TASK ITEM: Reproduce the lines of the items verbatim, beginning with the line that contains "OpenGeoSys Version Info" and continuing through the line that contains "in each theater.", with both of those lines included.
(SUPPLIED MATERIAL)
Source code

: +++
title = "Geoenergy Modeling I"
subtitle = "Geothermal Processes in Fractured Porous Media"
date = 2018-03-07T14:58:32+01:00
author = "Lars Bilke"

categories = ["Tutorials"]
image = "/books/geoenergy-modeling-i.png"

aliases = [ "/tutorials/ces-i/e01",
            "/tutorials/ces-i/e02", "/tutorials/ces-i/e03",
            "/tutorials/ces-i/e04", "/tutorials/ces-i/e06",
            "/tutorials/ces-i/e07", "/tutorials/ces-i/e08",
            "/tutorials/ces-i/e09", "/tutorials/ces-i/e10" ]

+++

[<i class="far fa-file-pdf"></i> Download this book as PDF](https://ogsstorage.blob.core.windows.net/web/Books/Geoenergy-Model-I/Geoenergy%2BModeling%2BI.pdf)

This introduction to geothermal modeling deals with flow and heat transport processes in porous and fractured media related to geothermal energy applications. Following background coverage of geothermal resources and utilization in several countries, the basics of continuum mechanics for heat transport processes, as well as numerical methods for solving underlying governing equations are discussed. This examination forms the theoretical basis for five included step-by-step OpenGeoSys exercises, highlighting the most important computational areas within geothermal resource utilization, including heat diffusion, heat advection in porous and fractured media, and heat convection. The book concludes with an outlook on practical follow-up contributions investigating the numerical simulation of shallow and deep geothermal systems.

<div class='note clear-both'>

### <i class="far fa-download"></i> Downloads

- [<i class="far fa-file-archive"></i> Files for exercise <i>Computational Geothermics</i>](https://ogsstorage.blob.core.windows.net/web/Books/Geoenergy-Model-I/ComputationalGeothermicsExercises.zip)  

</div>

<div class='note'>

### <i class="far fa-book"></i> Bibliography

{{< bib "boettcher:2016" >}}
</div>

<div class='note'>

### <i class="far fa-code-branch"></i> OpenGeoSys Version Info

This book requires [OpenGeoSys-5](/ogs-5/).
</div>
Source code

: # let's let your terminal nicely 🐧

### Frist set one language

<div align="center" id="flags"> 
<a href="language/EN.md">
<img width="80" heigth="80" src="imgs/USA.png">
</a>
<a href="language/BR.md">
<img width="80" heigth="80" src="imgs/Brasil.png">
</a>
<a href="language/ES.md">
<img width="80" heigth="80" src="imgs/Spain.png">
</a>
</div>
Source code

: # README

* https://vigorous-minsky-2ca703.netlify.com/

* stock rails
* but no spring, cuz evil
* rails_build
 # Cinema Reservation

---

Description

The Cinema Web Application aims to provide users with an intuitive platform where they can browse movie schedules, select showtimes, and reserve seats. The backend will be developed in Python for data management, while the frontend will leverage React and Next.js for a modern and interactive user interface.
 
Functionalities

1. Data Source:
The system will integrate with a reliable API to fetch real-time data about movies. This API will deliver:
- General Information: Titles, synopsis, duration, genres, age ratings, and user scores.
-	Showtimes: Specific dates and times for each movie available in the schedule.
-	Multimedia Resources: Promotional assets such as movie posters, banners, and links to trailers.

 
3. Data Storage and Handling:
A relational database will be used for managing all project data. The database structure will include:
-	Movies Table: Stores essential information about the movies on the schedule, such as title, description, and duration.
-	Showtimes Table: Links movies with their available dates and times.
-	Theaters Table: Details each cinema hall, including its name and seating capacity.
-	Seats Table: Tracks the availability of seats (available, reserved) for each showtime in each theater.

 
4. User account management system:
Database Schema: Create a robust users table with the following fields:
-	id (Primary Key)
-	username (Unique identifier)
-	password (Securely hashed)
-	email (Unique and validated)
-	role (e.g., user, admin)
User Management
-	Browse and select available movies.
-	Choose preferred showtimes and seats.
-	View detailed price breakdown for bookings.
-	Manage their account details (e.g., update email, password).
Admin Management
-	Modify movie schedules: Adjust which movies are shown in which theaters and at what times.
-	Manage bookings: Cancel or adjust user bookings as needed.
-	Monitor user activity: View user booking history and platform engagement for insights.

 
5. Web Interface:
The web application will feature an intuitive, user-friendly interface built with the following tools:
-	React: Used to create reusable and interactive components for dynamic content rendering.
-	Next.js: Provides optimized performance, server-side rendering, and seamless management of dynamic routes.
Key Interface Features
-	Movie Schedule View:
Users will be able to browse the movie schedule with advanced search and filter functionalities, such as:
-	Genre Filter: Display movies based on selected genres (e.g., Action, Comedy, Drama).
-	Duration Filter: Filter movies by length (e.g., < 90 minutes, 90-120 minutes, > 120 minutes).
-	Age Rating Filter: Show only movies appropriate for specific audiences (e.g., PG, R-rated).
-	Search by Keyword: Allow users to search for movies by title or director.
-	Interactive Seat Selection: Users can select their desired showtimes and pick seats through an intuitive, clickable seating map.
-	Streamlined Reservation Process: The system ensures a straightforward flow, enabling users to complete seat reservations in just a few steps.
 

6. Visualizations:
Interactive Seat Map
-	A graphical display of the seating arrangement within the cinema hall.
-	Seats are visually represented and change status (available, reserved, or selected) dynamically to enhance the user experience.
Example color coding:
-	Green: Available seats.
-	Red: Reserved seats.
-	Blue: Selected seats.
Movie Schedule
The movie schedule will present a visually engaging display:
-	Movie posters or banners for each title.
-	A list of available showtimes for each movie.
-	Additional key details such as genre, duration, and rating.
(End SUPPLIED MATERIAL)
SOLUTION TO THIS PROBLEM:
### <i class="far fa-code-branch"></i> OpenGeoSys Version Info

This book requires [OpenGeoSys-5](/ogs-5/).
</div>
Source code

: # let's let your terminal nicely 🐧

### Frist set one language

<div align="center" id="flags"> 
<a href="language/EN.md">
<img width="80" heigth="80" src="imgs/USA.png">
</a>
<a href="language/BR.md">
<img width="80" heigth="80" src="imgs/Brasil.png">
</a>
<a href="language/ES.md">
<img width="80" heigth="80" src="imgs/Spain.png">
</a>
</div>
Source code

: # README

* https://vigorous-minsky-2ca703.netlify.com/

* stock rails
* but no spring, cuz evil
* rails_build
 # Cinema Reservation

---

Description

The Cinema Web Application aims to provide users with an intuitive platform where they can browse movie schedules, select showtimes, and reserve seats. The backend will be developed in Python for data management, while the frontend will leverage React and Next.js for a modern and interactive user interface.
 
Functionalities

1. Data Source:
The system will integrate with a reliable API to fetch real-time data about movies. This API will deliver:
- General Information: Titles, synopsis, duration, genres, age ratings, and user scores.
-	Showtimes: Specific dates and times for each movie available in the schedule.
-	Multimedia Resources: Promotional assets such as movie posters, banners, and links to trailers.

 
3. Data Storage and Handling:
A relational database will be used for managing all project data. The database structure will include:
-	Movies Table: Stores essential information about the movies on the schedule, such as title, description, and duration.
-	Showtimes Table: Links movies with their available dates and times.
-	Theaters Table: Details each cinema hall, including its name and seating capacity.
-	Seats Table: Tracks the availability of seats (available, reserved) for each showtime in each theater.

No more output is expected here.